Na última etapa, na qual nos encontramos, a economia passa a dominar a sociedade, a política e o homem. Em torno dela, tudo se apaga: a religião perdeu sua importância, as grandes ideologias político-revolucionárias se desintegram, desaparecem todos os demais sistemas capazes de imprimir sentido à vida social. Aparece a ameaça evocada por Jospin, de a economia de mercado criar uma “sociedade de mercado”, em que tudo esteja à venda.

Produz-se então fenômeno curioso: a própria economia começa a perder seu sentido, que era reduzir a escassez e aumentar o bem-estar. Por um lado, para os beneficiados, deixou de existir escassez dos bens fundamentais como a comida e o vestuário: o consumismo passa a inventar necessidades cada vez mais supérfluas. Por outro lado, a fim de manter as condições para essa acumulação excessiva, a nova economia, em vez de aumentar, principia a destruir o bem-estar de parcelas crescentes da população, antes assegurado pela legislação e proteção sociais. A economia já não possui muito sentido, mas tampouco existe bastante sentido fora da economia.

Sentido, para De Foucauld, é o que vale a pena, aquilo que justifica o esforço, o sofrimento, tudo o que vale, o que tem valor, embora possa não ter utilidade econômica.

Restituir o sentido original perdido pela economia é fazer com que ela seja capaz de satisfazer os três principais tipos de necessidades humanas: as materiais, as de relações entre as pessoas, as espirituais (necessidades de cultura, arte, meditação, interioridade, todo o domínio do simbólico). Ora, a economia satisfaz mal certas necessidades fundamentais e não atende às demais porque prefere estimular necessidades artificiais em detrimento das de ordem relacional ou cultural.

A fim de poder dar atenção a essas últimas, é preciso dispor de tempo, ter a possibilidade de ser o senhor do próprio tempo, de dedicá-lo a prioridades que variarão segundo os indivíduos, de poder escolher como e em que utilizar o tempo.

Decidir o que fazer do tempo escolhido é evidentemente parte da solução ao problema do sentido: quem escolhe como empregar o tempo está dando sentido e orientação ao tempo e à vida. Aqui, porém, a questão do sentido se relaciona a outra questão da nossa época, a do trabalho. Em lugar da questão social do passado, enfrentamos hoje o problema do desemprego de massa, gerando a exclusão e a marginalidade.

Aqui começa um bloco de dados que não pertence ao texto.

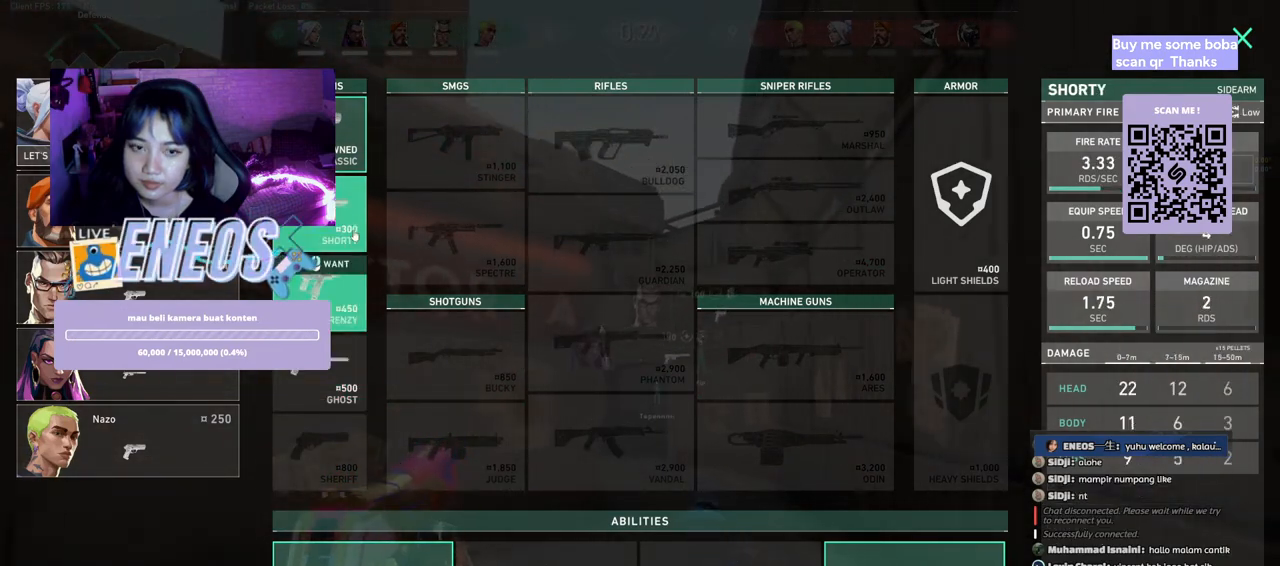
{"keys": ["d"], "mouse": [], "events": [[100, "d", "down"], [450, "s", "up"]]}
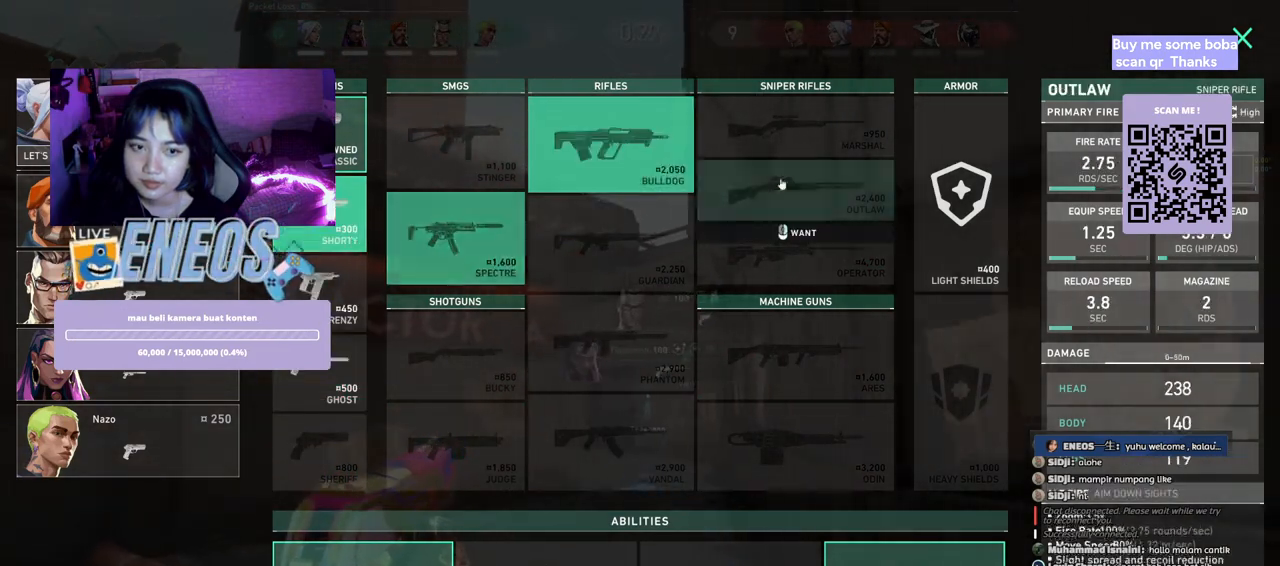
{"keys": ["d", "s"], "mouse": [], "events": [[167, "s", "down"], [317, "mouse_left", "down"], [417, "mouse_left", "up"]]}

A solução ao desemprego passa, em parte, pela possibilidade de escolher como empregar o tempo, condição para partilhar o tempo de trabalho, as oportunidades de emprego produtivo. Pois alguns não têm tempo (para a família, os amigos, a cultura), devido ao excesso de ocupações, enquanto outros dispõem de tempo de sobra, em razão do desemprego, e se desesperam por não saber o que farão do seu tempo vazio amanhã, depois de amanhã. A exclusão e a marginalidade não se combatem, contudo, como se lutava antigamente contra a espoliação. É tipo de combate que exige de nós engajamento moral e pessoal maior, pois depende da recuperação do vínculo social. Crise do trabalho, crise do sentido, crise do vínculo social se encontram nesse ponto de desafio.

Trata-se do desafio de dar sentido à economia e à sociedade. Vale a pena enfrentá-lo, no espírito da frase de Kierkegaard, profeta das nossas angústias: “Atrever-se, assumir riscos, é perder o pé momentaneamente. Não arriscar-se é perder-se a si próprio para sempre”.

Artigo publicado na Folha de S. Paulo em 09/01/2000.